The big-budget media investigation, "Sex Slaves in the Catholic Church", was broadcast in March and has been sold widely internationally since.

Its broadcast came weeks after Pope Francis admitted that some rogue priests had used nuns as "sexual slaves" and that the Vatican had to dissolve a French order because its founder was preying on its sisters.

The Vatican's women's magazine, Women Church World, also reported that some nuns had been forced into having abortions.

Arte told AFP Tuesday that it was forced to pull the documentary from its replay site earlier this month after a press tribunal in Hamburg slapped a temporary injunction on the film following a complaint from a priest.
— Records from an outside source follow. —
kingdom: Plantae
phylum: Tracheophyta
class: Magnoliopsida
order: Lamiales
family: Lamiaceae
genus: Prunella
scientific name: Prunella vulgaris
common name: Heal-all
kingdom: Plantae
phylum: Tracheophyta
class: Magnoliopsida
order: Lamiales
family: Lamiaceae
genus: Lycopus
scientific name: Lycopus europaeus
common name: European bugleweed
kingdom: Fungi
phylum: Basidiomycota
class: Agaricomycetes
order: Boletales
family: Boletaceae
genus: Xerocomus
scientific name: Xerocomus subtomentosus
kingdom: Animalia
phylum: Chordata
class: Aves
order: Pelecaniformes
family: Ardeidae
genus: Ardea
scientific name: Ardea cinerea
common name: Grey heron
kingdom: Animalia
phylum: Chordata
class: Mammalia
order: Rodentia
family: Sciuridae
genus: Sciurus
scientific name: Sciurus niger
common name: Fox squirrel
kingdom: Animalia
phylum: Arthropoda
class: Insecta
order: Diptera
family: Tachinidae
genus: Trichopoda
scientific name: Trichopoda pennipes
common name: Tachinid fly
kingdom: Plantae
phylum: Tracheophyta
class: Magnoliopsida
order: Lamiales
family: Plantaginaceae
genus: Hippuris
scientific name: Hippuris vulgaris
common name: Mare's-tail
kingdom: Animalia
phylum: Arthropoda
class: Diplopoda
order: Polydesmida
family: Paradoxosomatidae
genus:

The tribunal told AFP the priest complained that, while he was not shown in the documentary, he was "recognisable" from an interview given by a nun.

In the interview, the nun "gave the impression that the priest had forced a nun into sex against her will".

The priest was not identified in publication of the complaint.

The channel said it was challenging the decision.

The film has been the most-watched documentary of the year so far on the French arm of the channel, seen by 1.5 million people live and a further 1.7 million on replay.

The film was made over three years by French director Marie-Pierre Raimbault and investigative journalist Eric Quintin, who collected the testimony of nuns whose allegations had been ignored or hidden by the hierarchy across four continents.